The two little girls went out in the snowy yard, and there was Rosy, with Charlotte Hutchins and Sarah Allen, and she was showing them her ring. It was again too much for sensible little Matilda, weary from her long stand on the floor. “Rosy Stebbins, you are a great ninny, acting so stuck up over that old brass ring,” said she. “Comfort Pease has a real solid gold one, and she don’t even wear it.”

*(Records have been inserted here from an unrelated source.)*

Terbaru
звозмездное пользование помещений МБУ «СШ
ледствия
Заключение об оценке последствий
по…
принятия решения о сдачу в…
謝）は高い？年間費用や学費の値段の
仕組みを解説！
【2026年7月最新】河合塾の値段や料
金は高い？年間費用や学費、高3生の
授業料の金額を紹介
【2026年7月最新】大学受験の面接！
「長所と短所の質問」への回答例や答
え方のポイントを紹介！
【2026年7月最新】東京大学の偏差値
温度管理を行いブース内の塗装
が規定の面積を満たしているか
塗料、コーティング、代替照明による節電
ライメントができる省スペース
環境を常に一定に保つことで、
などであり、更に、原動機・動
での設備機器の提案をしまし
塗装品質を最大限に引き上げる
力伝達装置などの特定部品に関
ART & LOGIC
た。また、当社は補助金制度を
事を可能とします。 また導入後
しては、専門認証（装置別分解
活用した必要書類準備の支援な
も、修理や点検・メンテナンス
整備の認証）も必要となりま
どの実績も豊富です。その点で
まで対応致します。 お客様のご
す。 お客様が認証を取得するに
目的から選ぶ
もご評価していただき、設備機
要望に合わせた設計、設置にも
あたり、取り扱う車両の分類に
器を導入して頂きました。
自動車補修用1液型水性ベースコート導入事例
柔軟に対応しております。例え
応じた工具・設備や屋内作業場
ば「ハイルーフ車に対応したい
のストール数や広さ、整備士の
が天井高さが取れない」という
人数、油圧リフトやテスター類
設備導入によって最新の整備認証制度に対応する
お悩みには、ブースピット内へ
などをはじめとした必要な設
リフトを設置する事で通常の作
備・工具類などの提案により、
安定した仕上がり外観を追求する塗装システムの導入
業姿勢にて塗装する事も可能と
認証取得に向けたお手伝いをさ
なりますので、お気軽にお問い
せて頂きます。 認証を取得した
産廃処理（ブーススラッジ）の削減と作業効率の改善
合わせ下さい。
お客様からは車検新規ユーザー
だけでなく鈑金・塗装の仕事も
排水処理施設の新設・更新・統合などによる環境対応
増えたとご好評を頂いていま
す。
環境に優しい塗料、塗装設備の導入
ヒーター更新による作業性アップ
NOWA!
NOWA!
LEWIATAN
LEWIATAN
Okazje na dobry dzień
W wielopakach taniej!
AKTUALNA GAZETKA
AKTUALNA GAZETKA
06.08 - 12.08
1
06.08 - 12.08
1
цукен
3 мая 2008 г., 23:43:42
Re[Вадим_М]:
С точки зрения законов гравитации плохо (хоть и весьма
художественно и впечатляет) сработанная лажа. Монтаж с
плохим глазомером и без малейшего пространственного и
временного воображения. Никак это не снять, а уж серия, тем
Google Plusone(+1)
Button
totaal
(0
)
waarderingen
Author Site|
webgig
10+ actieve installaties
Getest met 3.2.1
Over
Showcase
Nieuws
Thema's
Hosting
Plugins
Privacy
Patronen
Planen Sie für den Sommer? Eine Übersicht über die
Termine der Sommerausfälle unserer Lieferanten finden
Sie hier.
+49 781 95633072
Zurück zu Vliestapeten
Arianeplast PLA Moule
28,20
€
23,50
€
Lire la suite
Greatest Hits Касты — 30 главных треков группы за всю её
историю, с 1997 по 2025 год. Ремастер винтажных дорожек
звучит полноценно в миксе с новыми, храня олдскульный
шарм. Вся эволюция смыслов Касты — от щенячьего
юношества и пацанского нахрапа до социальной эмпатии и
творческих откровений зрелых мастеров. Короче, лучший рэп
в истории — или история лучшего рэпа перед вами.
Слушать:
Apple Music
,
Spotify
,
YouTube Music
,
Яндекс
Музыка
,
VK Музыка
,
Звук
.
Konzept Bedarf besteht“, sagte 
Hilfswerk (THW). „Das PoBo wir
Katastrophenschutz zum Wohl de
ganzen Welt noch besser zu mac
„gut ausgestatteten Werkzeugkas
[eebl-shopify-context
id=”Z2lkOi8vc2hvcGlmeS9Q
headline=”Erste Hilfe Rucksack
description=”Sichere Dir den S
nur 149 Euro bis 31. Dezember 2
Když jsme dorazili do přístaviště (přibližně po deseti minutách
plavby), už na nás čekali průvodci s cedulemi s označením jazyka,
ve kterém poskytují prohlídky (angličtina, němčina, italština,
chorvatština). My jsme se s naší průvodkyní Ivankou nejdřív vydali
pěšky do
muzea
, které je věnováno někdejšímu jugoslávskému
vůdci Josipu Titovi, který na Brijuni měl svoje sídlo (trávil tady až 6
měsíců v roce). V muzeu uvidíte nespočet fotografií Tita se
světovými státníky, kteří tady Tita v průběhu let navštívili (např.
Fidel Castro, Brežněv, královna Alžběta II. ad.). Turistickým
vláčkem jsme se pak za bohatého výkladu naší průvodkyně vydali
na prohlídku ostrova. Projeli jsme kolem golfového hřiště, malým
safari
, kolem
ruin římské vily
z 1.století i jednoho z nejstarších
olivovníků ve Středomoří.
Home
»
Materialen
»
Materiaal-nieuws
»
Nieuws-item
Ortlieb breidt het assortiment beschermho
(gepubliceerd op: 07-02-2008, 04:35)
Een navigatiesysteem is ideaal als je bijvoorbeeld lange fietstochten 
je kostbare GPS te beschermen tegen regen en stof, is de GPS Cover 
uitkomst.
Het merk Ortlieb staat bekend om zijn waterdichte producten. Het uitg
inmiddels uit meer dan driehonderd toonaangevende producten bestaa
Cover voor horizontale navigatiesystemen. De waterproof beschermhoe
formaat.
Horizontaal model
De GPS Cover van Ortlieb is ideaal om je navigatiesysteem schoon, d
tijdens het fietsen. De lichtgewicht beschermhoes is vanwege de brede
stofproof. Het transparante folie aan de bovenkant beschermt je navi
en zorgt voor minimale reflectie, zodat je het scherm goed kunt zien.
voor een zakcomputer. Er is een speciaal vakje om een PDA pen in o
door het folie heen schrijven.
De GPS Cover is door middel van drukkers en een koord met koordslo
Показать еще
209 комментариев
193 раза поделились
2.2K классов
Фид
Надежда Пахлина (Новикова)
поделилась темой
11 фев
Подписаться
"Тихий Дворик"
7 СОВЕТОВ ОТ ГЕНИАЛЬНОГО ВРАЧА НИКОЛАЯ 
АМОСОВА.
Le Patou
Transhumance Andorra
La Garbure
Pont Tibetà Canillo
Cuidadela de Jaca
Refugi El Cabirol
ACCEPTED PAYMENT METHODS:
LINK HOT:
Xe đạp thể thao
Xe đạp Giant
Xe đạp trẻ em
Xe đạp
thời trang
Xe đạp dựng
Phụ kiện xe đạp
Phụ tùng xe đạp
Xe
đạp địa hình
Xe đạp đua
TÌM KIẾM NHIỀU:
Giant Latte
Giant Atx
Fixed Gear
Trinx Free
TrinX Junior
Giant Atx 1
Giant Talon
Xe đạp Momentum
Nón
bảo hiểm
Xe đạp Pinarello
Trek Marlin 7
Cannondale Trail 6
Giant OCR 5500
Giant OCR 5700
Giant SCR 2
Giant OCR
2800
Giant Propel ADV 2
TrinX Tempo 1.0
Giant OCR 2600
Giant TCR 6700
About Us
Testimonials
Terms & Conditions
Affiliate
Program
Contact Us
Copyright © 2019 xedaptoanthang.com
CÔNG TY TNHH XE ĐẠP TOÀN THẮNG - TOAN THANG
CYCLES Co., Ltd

Rosy and Charlotte Hutchins and Sarah Allen all stared at Comfort. “Have you?” asked Charlotte Hutchins, in an awed tone. She was a doctor’s daughter, and had many things that the other little girls had not; but even she had no gold ring–nothing but a chameleon.
“Yes, I have,” replied Comfort, blushing modestly.
“Real gold?” asked Rosy, in a subdued voice.
“Yes.”
Some other girls came up–some of the older ones, with their hair done up; and even some of the boys, towering lankily on the outskirts. Not one of these scholars in this country district school fifty years ago had ever owned a gold ring. All they had ever seen were their mothers’ well-worn wedding-circlets.
“Comfort Pease has got a real gold ring,” went from one to the other.
“Why don’t she wear it, then?” demanded one of the big girls. She had very red cheeks, and her black hair was in two glossy braids, crossed and pinned at the back of her head, and surmounted by her mother’s shell comb she had let her wear to school that day. She had come out to recess without her hood to show it.
“She’s waiting for her hand to grow to it,” explained Matilda, to whom Comfort had shyly whispered the whole story.
“Hold up your hand,” ordered the big girl; and Comfort held up her little hand pink with the cold.
“H’m! looks big enough,” said the big girl, and she adjusted her shell comb.
“I call it a likely story,” said another big girl, in an audible whisper.
“The Peases don’t have any more than other folks,” said still another big girl. The little crowd dispersed with scornful giggles. Comfort turned redder and redder. Rosy and Charlotte and Sarah were looking at her curiously; only Matilda stood firm. “You are all just as mean as you can be!” she cried. “She has got a gold ring!”
Matilda Stebbins put her arm around Comfort, who was fairly crying. “Come,” said she, “don’t you mind anything about ’em, Comfort. Le’ss go in the school-house. I’ve got a splendid Baldwin apple in my dinner-pail, and I’ll give you half of it. They’re mad ’cause they haven’t got any gold ring.”